Take a Jane Austen book contained in the janeaustenr package, make a plot of the most common words in the book, removing stopwords from a pre-defined source, tidytext::stop_words.

If you use any resources for helping you remove stopwords, or some other resource besides the janeaustenr R package for accessing your book, please indicate the source. We aren’t requiring any formal citation styles, just make sure you name the source and link to it.

In this exercise, I used the book Pride & Prejudice from Jane Austen’s Complete Novels R package janeaustenr. I first extracted text and split into words, removed non-alphabetic characters and empty strings, and removed stop words, and then created a barplot of 15 most frequently used words. The word elizabeth is the most frequently used word in this book.
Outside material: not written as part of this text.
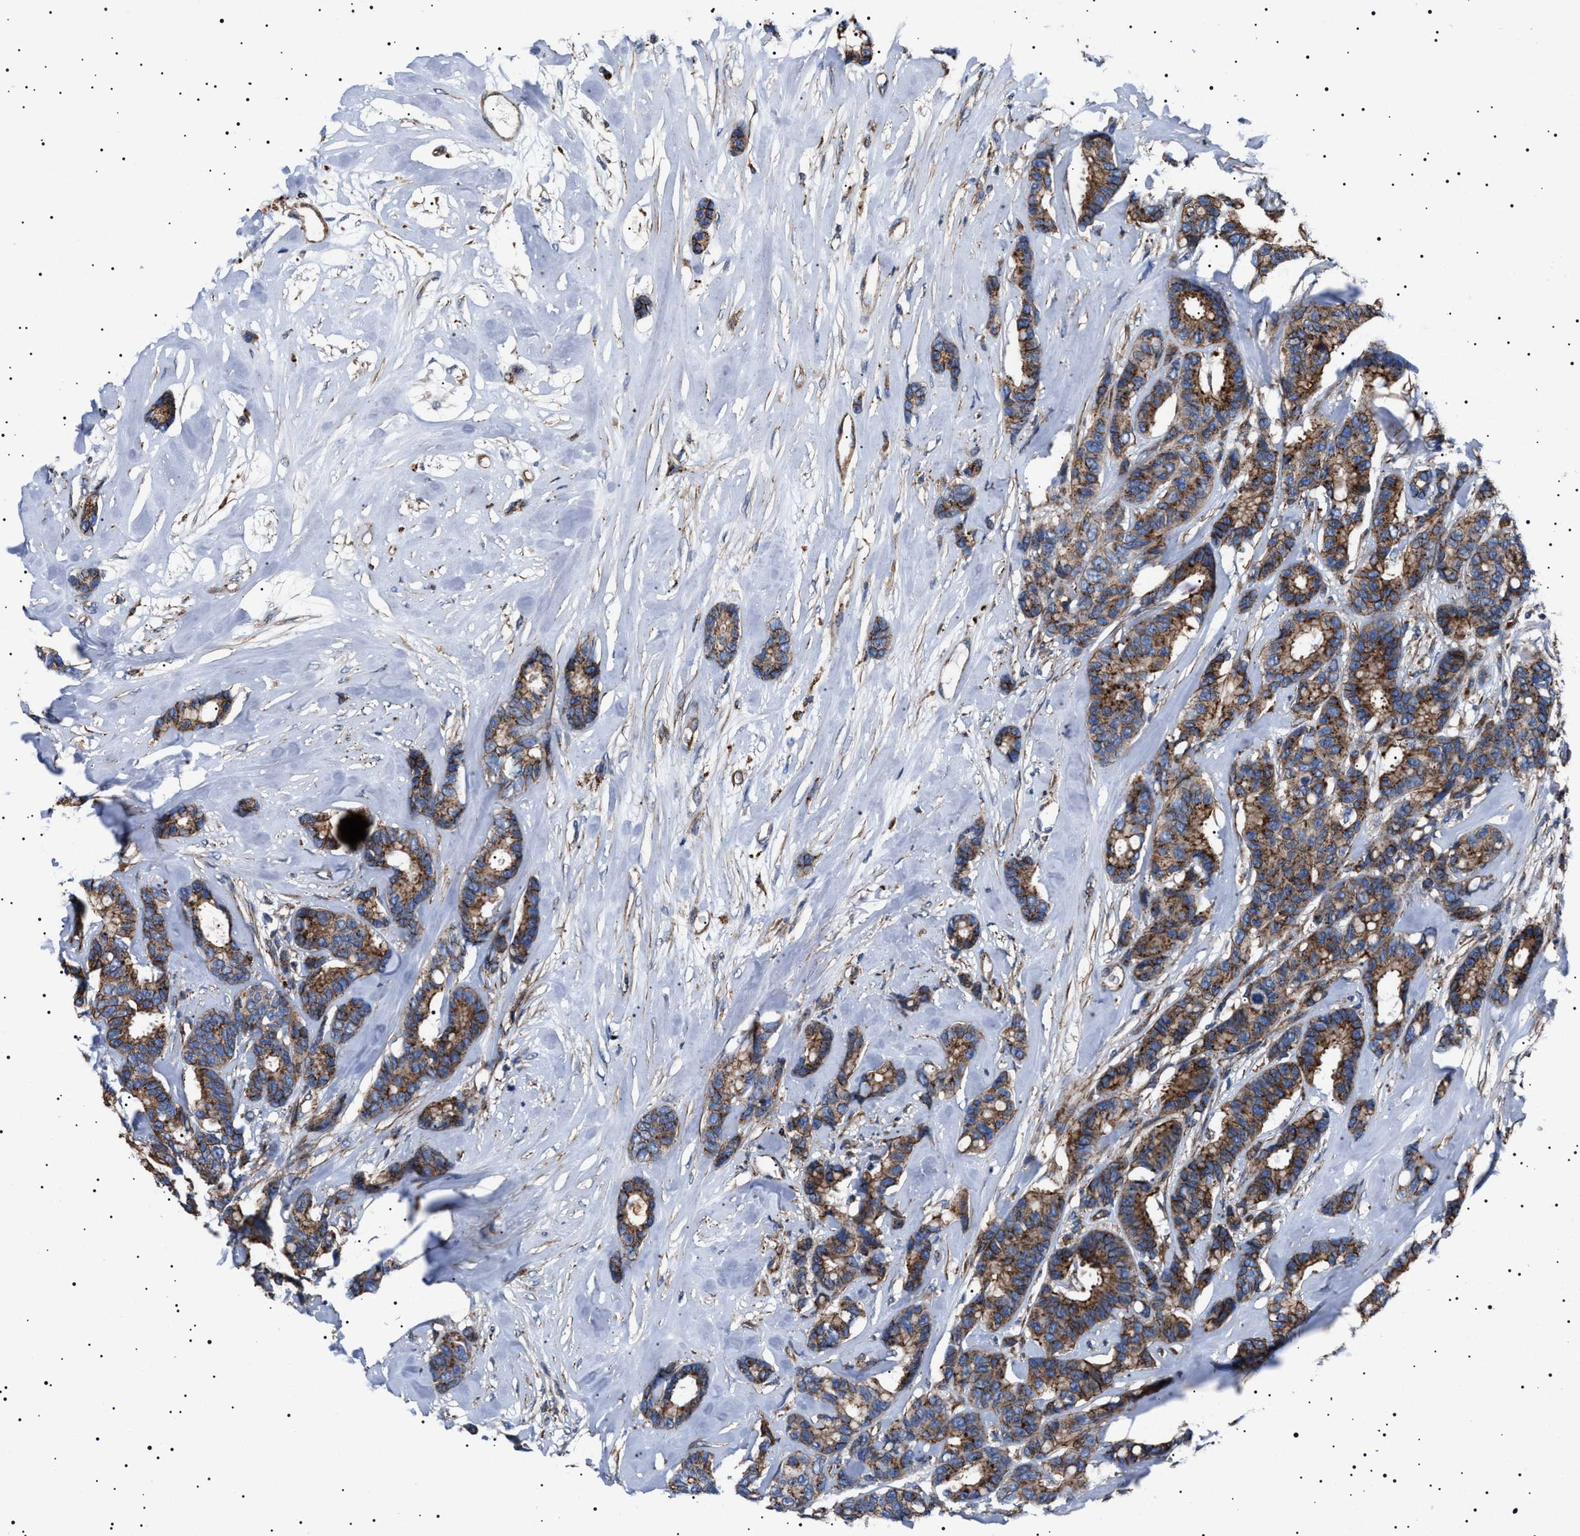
{"staining": {"intensity": "moderate", "quantity": ">75%", "location": "cytoplasmic/membranous"}, "tissue": "breast cancer", "cell_type": "Tumor cells", "image_type": "cancer", "snomed": [{"axis": "morphology", "description": "Duct carcinoma"}, {"axis": "topography", "description": "Breast"}], "caption": "Immunohistochemistry of invasive ductal carcinoma (breast) reveals medium levels of moderate cytoplasmic/membranous staining in about >75% of tumor cells.", "gene": "NEU1", "patient": {"sex": "female", "age": 87}}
# Extract text from "Prideprejudice" and split into words
book_pride <- unlist(str_split(janeaustenr::prideprejudice, pattern = " "))

# Convert to lowercase and remove non-alphabetic characters
book_pride <- tolower(book_pride) %>% str_replace_all("[^a-zA-Z]", "")

# Remove empty strings
book_pride <- book_pride[nzchar(book_pride)]

# Remove stop words
pride_nostop <- book_pride[!(book_pride %in% tidytext::stop_words$word)]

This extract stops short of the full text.